(Stored items)

>>>

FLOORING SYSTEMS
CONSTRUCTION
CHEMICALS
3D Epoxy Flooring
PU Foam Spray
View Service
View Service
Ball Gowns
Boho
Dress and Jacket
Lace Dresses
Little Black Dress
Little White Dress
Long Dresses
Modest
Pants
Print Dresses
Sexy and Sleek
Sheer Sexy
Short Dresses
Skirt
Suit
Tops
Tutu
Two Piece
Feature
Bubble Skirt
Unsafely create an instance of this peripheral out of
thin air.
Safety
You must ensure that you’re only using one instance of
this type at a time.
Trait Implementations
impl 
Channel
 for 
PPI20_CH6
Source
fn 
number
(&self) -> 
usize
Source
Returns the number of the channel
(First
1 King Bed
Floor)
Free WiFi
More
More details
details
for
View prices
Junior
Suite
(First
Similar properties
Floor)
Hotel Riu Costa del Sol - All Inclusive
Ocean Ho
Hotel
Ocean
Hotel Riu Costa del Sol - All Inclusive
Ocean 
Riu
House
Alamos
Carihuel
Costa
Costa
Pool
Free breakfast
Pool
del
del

<<<

Exercise =
Reproduce all of the data above verbatim, preserving every line and its order.

Problem solution =
FLOORING SYSTEMS
CONSTRUCTION
CHEMICALS
3D Epoxy Flooring
PU Foam Spray
View Service
View Service
Ball Gowns
Boho
Dress and Jacket
Lace Dresses
Little Black Dress
Little White Dress
Long Dresses
Modest
Pants
Print Dresses
Sexy and Sleek
Sheer Sexy
Short Dresses
Skirt
Suit
Tops
Tutu
Two Piece
Feature
Bubble Skirt
Unsafely create an instance of this peripheral out of
thin air.
Safety
You must ensure that you’re only using one instance of
this type at a time.
Trait Implementations
impl 
Channel
 for 
PPI20_CH6
Source
fn 
number
(&self) -> 
usize
Source
Returns the number of the channel
(First
1 King Bed
Floor)
Free WiFi
More
More details
details
for
View prices
Junior
Suite
(First
Similar properties
Floor)
Hotel Riu Costa del Sol - All Inclusive
Ocean Ho
Hotel
Ocean
Hotel Riu Costa del Sol - All Inclusive
Ocean 
Riu
House
Alamos
Carihuel
Costa
Costa
Pool
Free breakfast
Pool
del
del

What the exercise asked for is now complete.